Optimization Algorithms in Deep Neural Networks¶

Optimization is the process of updating model parameters to minimize a loss function. In deep learning, optimizer choice directly controls convergence speed, stability, and final generalization.

1. Optimization Objective¶

Given model parameters $\theta$ and loss $\mathcal{L}(\theta)$, the training goal is:

\[ \theta^* = \arg\min_{\theta}\mathcal{L}(\theta) \]

The gradient $\nabla_\theta \mathcal{L}(\theta)$ points toward maximum increase, so updates move in the negative gradient direction.

2. Gradient Descent Foundations¶

2.1 Batch Gradient Descent¶

\[ \theta_{t+1} = \theta_t - \eta \nabla_\theta \mathcal{L}(\theta_t) \]
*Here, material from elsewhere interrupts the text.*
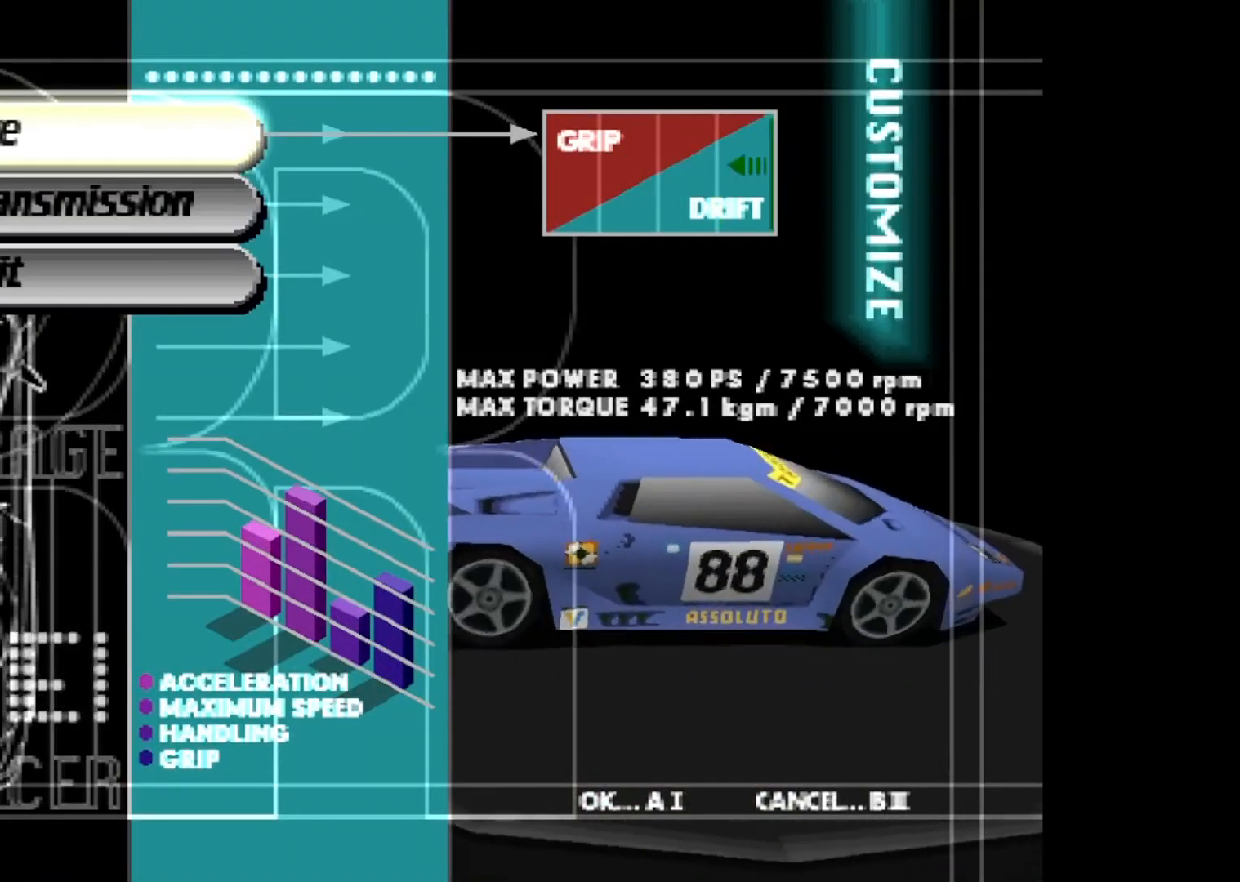
{"buttons": ["DPAD_DOWN"], "events": [[467, "DPAD_DOWN", "down"]]}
Uses the full dataset each update.
Stable but expensive for large datasets.

2.2 Stochastic Gradient Descent (SGD)¶

Updates using one sample at a time.
Fast per-step but noisy.

2.3 Mini-Batch Gradient Descent¶

Uses a small batch B.

Gradient estimate:

g_t = (1 / |B|) * sum_{(x_i, y_i) in B} grad_theta loss(theta_t; x_i, y_i)

Parameter update:

theta_{t+1} = theta_t - eta * g_t

Parameters: - B: current mini-batch - |B|: mini-batch size - g_t: average gradient at step t - eta: learning rate

Standard default in modern deep learning.
Balances computational efficiency and gradient quality.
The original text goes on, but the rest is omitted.